June 10, 2005

     Mr. Greenspan dominated a no-data, all-talk week. He made it plain that the Fed intends more increases in the overnight cost of money, and would be pleased if long-term rates rise. So they did -- not much, but mortgages are now above 5.50%, and the 10-year T-note is back above 4.00%. Going higher, says here.

     The Chairman is paid to know what we are doing with money. In two appearances this week, one in China and one in Congress, he explained that he does not know what we are doing with money. Or so he says.
     Granted, he is not well-paid. Potential successors should note his $180,100 salary, the same as the Cabinet. The Secretary of Defense is paid better than the generals he is supposed to keep track of (ours and the other guys’), but the Chairman is paid no more than the annual wine bill of the people he must outwit.
     The Chairman repeatedly noted the “pronounced decline in long-term interest rates... despite a 2% increase in the Federal funds rate”, and then examined the five commonly cited causes of the phenomenon: (1) a portent of economic weakness, (2) pension funds buying bonds to offset extraordinary liability from an aging global population, (3) foreign central banks buying to hold down their currencies’ values, (4) China and India coming on-line as low-cost providers of labor and manufacturing, and (5) market faith in very low inflation into the distant future.
     He then dismissed them all, and offered no alternate hypothesis; although he did say that he has expected long-term rates to rise since last year. I assume that he has an alternate hypothesis that he would rather not say out loud: these super-low long-term yields are more irrational than true conundrum, but in either event are generating speculative and inflation pressures. Mr. Greenspan intends either to force long-term yields higher, or to take the overnight Fed funds rate high enough to offset the stimulus from existing bond yields.    
     A visibly aging Chairman -- frail, even -- still has the gravitas to make a confused Fed do what he wants until he leaves in January. He refuses to say where he will stop, or by what calculus he will determine the stopping point. “We will probably know it when we are there, because we will observe a certain degree of balance that we have not perceived before, which would suggest to us that we’re somewhere very close to what that rate is.” The bond market rallied briefly on that gobbledygook, misunderstanding the last clause as meaning that the Fed is close to neutral now. No, it isn’t -- not near Mr. Greenspan’s neutral.
    The Chairman’s hammering with the Fed funds rate will soon put intolerable pressure on long-term rates. If the short-term cost of money reaches the yield on bonds, it will become painful or impossible to finance long positions in bonds or mortgages. In a “negative carry” environment, leverage unworkable, the market tilts to dumping bonds on arrival, and the constant selling pressure ratchets bond yields upward. The Fed is barely four quarter-point hikes away from inversion, and I fear a bond-market lurch upward during the approach, well before the event.

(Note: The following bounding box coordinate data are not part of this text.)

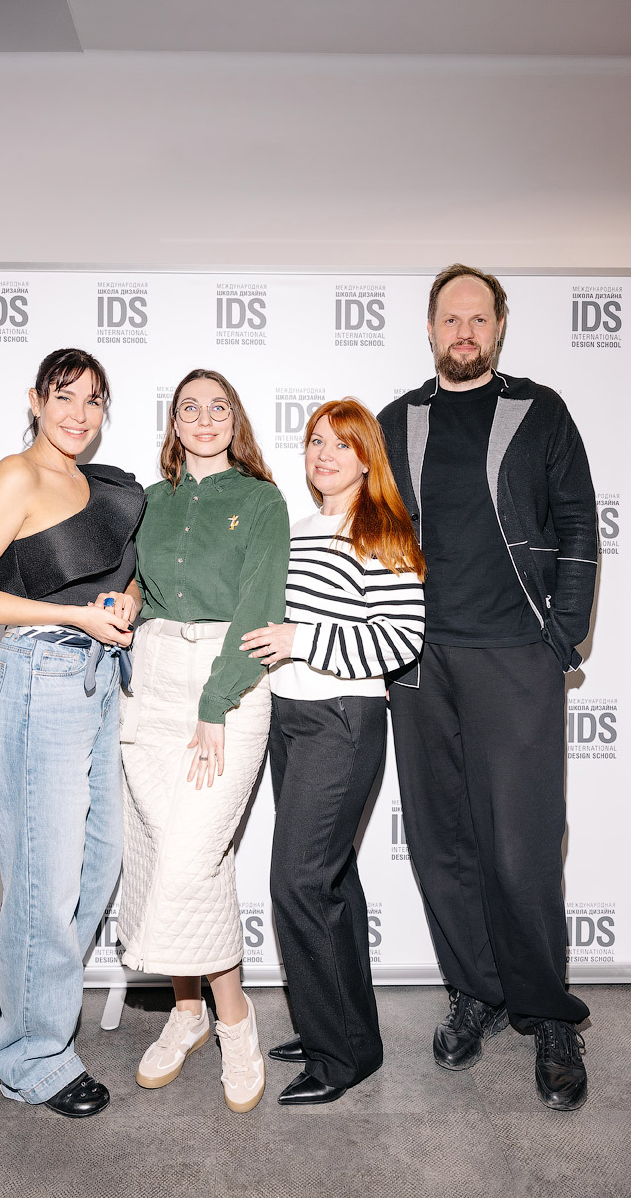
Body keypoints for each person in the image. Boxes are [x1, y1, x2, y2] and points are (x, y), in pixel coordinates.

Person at [378, 264, 598, 1111]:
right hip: (421, 660)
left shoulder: (540, 411)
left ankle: (547, 1013)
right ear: (431, 329)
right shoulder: (398, 419)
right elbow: (370, 529)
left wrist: (562, 633)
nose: (464, 332)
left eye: (478, 318)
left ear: (499, 327)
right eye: (450, 319)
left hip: (515, 656)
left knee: (523, 845)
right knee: (443, 839)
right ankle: (475, 991)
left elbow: (577, 521)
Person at [0, 348, 145, 1118]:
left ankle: (0, 1010)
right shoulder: (16, 476)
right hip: (38, 679)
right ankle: (32, 1056)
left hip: (99, 680)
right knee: (43, 878)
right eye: (65, 397)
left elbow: (119, 577)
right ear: (35, 400)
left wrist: (124, 604)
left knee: (94, 865)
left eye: (93, 400)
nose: (79, 414)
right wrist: (71, 615)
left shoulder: (102, 486)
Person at [240, 399, 425, 1105]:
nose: (325, 454)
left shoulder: (382, 533)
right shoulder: (302, 528)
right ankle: (345, 1032)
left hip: (342, 719)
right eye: (316, 441)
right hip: (290, 716)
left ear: (367, 458)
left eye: (342, 445)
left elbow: (400, 640)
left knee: (298, 882)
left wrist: (301, 640)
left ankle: (336, 1055)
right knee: (332, 881)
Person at [118, 368, 290, 1114]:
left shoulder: (262, 501)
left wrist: (216, 703)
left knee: (193, 854)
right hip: (152, 681)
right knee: (165, 850)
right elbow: (135, 582)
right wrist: (125, 601)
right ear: (174, 424)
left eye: (219, 407)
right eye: (190, 407)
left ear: (236, 420)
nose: (205, 418)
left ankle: (234, 1019)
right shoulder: (150, 502)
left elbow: (260, 606)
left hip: (228, 682)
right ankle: (186, 1012)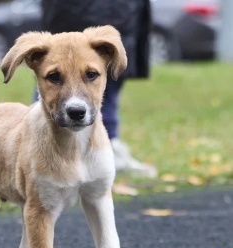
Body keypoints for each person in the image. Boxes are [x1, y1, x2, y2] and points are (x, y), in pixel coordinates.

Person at [40, 0, 157, 178]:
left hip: (118, 11)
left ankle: (107, 145)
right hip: (81, 10)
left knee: (101, 79)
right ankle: (37, 153)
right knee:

     I hear the rocket scientist in the back of the room... Yes, you can make good money holding bonds during a pre-recession yield-curve inversion in anticipation of a general decline in rates. However, here the Chairman is pounding toward neutral, trying only to restore rational short and long-term yields, not (yet) trying to slow the economy, insisting that he sees solid economic growth ahead.
     Mr. Greenspan’s public service and epic triumph over inflation have made him a hero to me. However, at the moment, he is playing with fire in his determination to tighten to his own opaque notion of neutral (Fed Chairmen have no toys but fire).
     He failed to intercede in one bubble, and this time may be determined to intercept a bond and housing one that isn’t there.